A cultural gulf between TRADOC and program managers today makes it difficult to make rational decisions in weapons programs, says Surdu. Sometimes PMs need to be able to make tradeoffs — give up a certain feature, for example, in order to gain other benefits such as lower cost or faster delivery. “Systems engineers do this,” Surdu says. “But often are perceived as trying to feather their nest or trying to defraud the Army,” he says.
Until there is a better “working relationship” between program managers and TRADOC, none of the current pitfalls in military acquisition will be overcome, he says.

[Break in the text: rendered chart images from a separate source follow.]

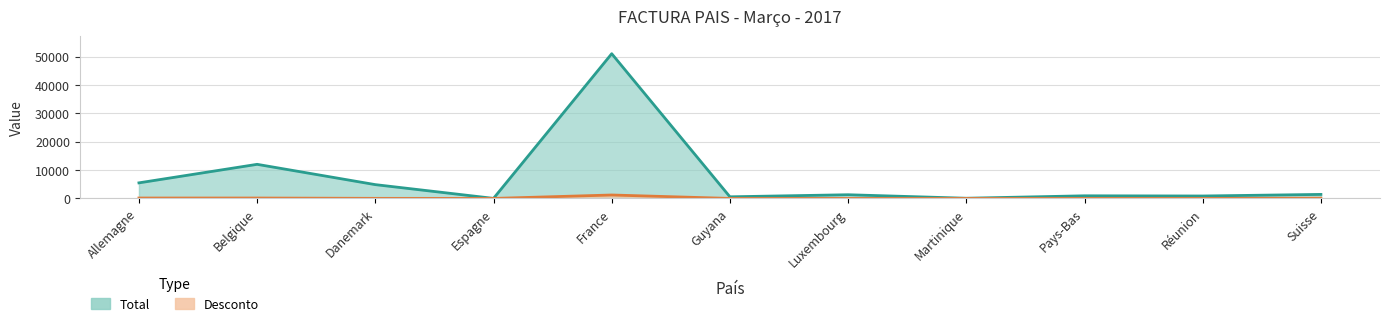

True or false: Total and Desconto intersect in this chart.

False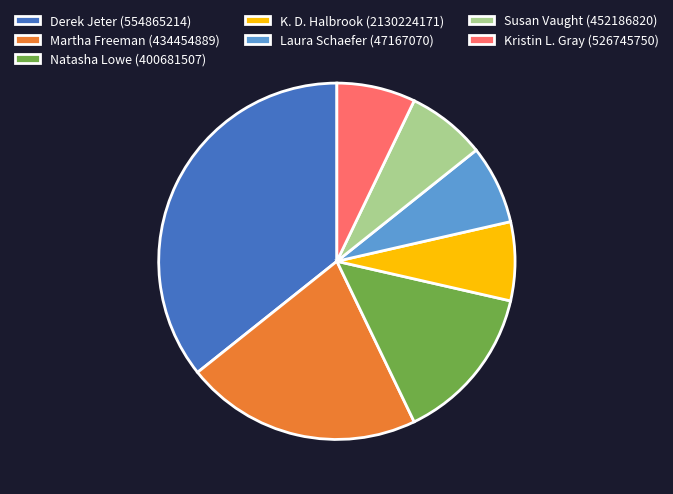

What is the largest slice in the pie chart?

Derek Jeter (554865214)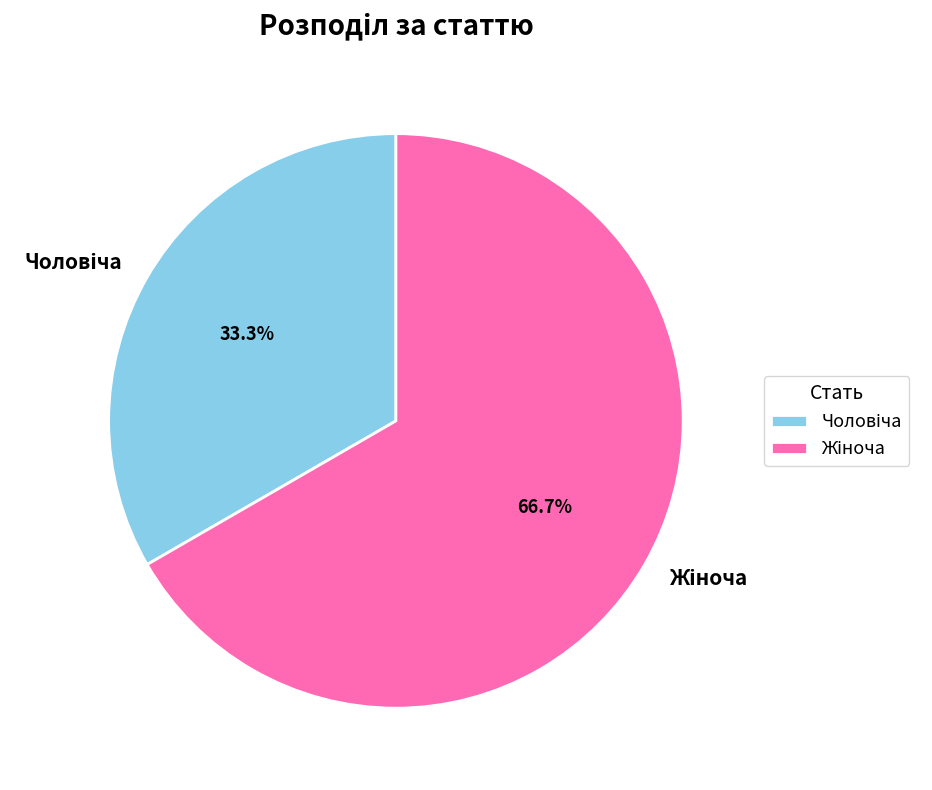

Does any single category account for the majority?

Yes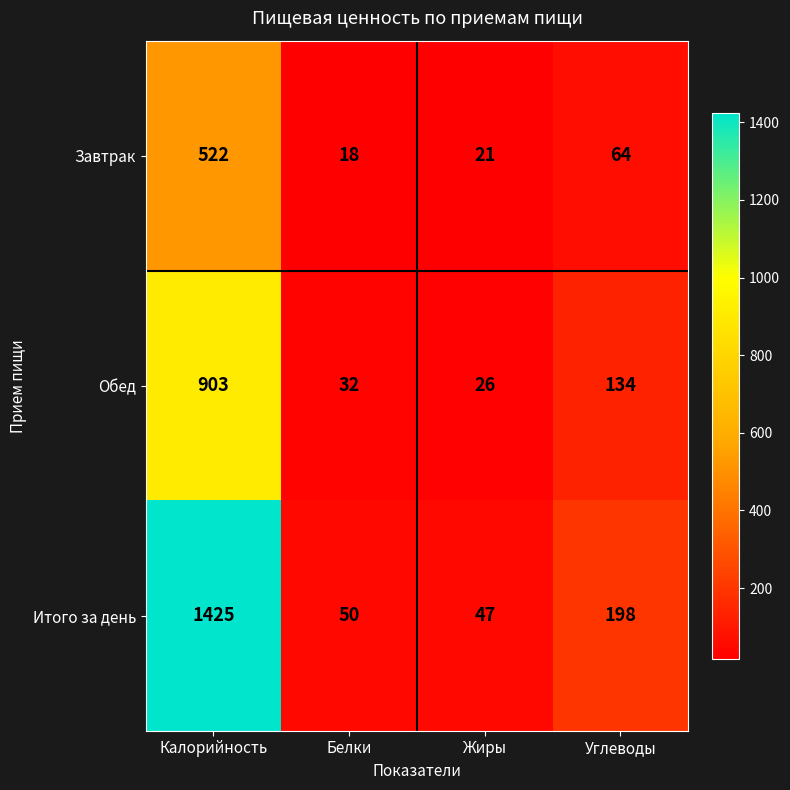

True or false: Итого за день has a value of 1425 at Калорийность.

True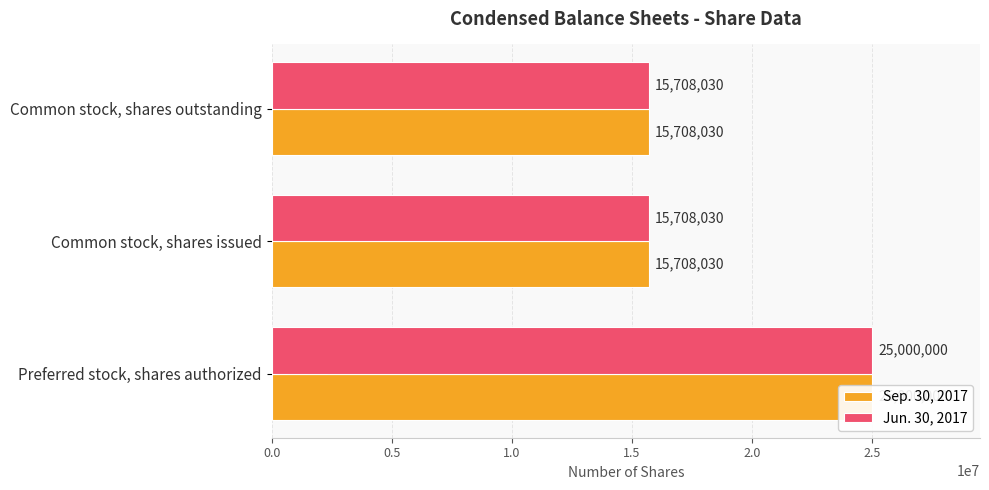

What are all the series names shown in the legend?

Sep. 30, 2017, Jun. 30, 2017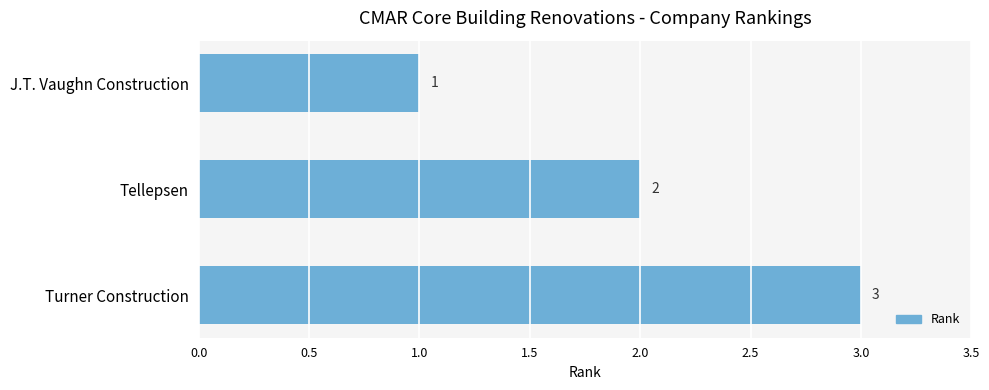

How many values are between 1 and 3?

3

Surdu also had harsh words for critics who bash military technology for lagging far behind commercial industries. It is a common myth that breakthroughs such as the iPhone happened overnight, he says. At least 35 years of R&D went into making the iPhone, Surdu asserts. For the Army to be able to use these devices in combat, it will take three to four years of technology development because commercial cell phones don’t work in remote areas where there are no cell towers. “Our cell towers will have to either be sitting in unmanned aircraft or in the back of Humvees. Nobody in the commercial industry is working on the technology that allows that call transfer when the base stations are moving,” he says. CERDEC is trying to come up with a fix, but it will take time, he says.